Enter your data for Principal Components Analysis

Stat > Multivariate > Principal Components

Specify the data for your analysis, enter the number of components to calculate, and specify the type of matrix.

Enter your data

In Variables, specify the columns of data that you want to analyze. You must have two or more columns of numeric data, with each column representing a different measurement. If a missing value exists in any column, Minitab ignores the entire row. Minitab excludes missing values from the calculation of the correlation or covariance matrix.

In this worksheet, each column contains measurements for a different type of information on a loan application.

C1 C2 C3 C4 C5 C6 C7 C8
Income Education Age Residence Employ Savings Debt Credit cards
50000 16 28 2 2 5000 1200 2
72000 18 35 10 8 12000 5400 4
61000 18 36 6 5 15000 1000 2
88000 20 35 4 4 980 1100 4
91100 18 38 8 9 20000 0 1
45100 14 41 15 14 3900 22000 4

Number of components to compute

Enter the number of principal components that you want Minitab to calculate.
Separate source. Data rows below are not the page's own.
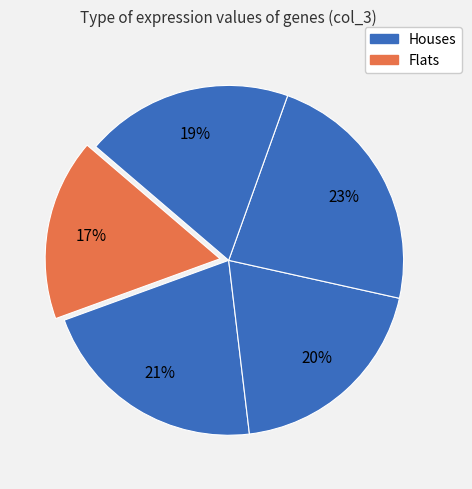

To the nearest percent, what is the average slice percentage?

20%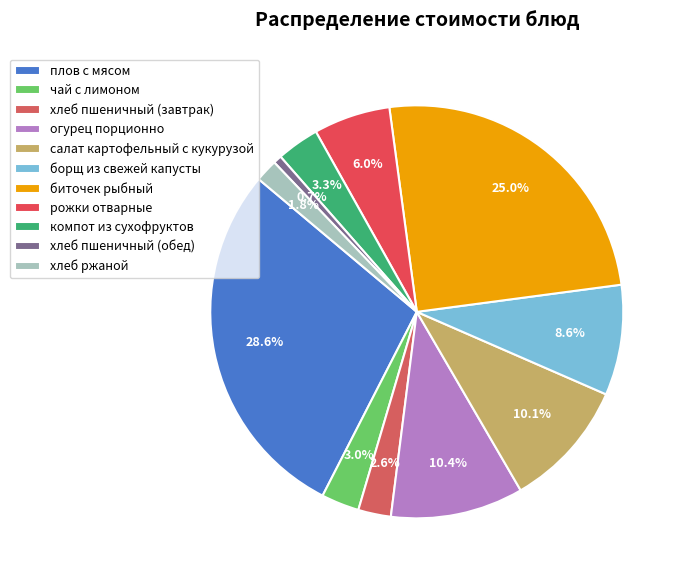

What is the smallest slice in the pie chart?

хлеб пшеничный (обед)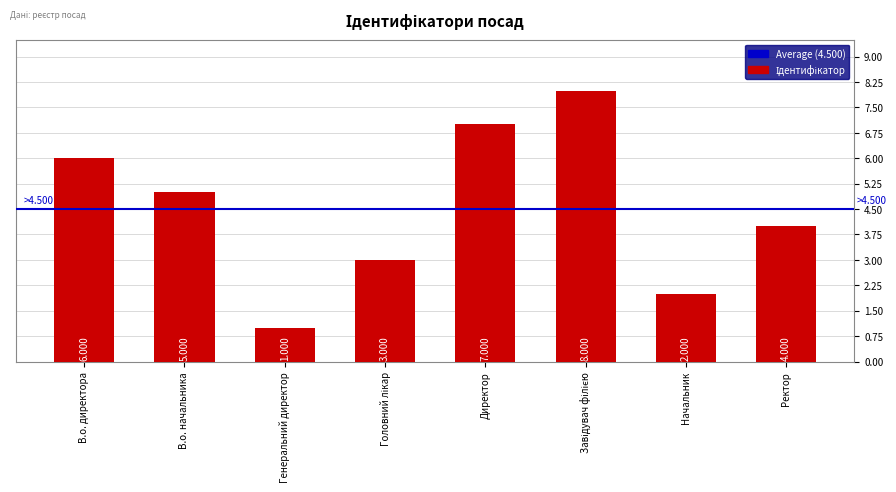

Does the chart contain stacked bars?

No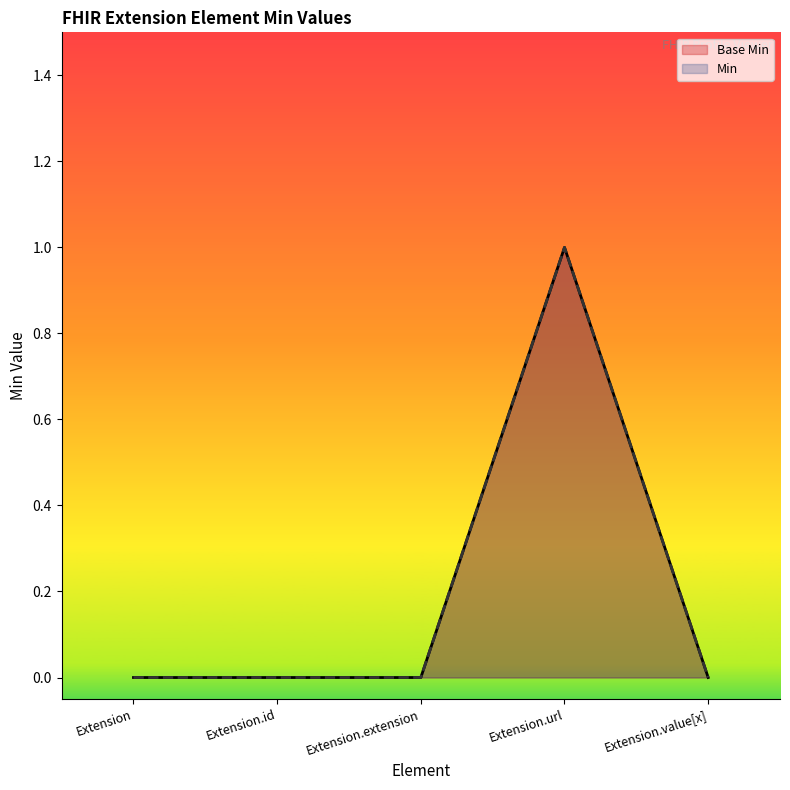

What is the greatest value displayed?

1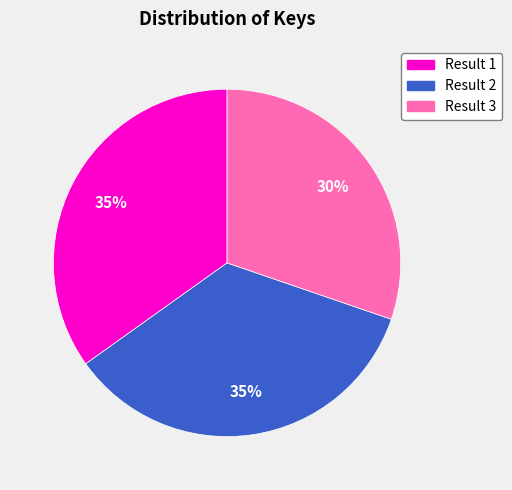

Is there any slice that represents more than half of the pie?

No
If you have a large number of variables, you may want to specify a smaller number of components to reduce the amount of output. If you do not know how many components to enter, you can leave this field blank. If you do not specify a number, Minitab calculates the maximum number of components, which equals the number of variables. You can then use the output to determine how many components explain most of the variation in the original variables.

Type of Matrix

Select the type of matrix to use to calculate the principal components.

  • Correlation: Use when your variables have different scales and you want to weight all the variables equally. For example, if some of the variables use a scale from 1-5 and others use a scale from 1-10, use the correlation matrix to standardize the scales.
  • Covariance: Use when your variables use the same scale, or when your variables have different scales but you want to give more emphasis to variables with higher variances.

For example, suppose you count different species of organisms at several sample sites. If you select the covariance matrix, the more common species will show higher variances and be given more emphasis. Very rare species will not affect the analysis as much. If you select a correlation matrix, all species are weighted equally. Therefore, very rare species may contribute significantly to the analysis results. Therefore, the decision depends on the objective of your study.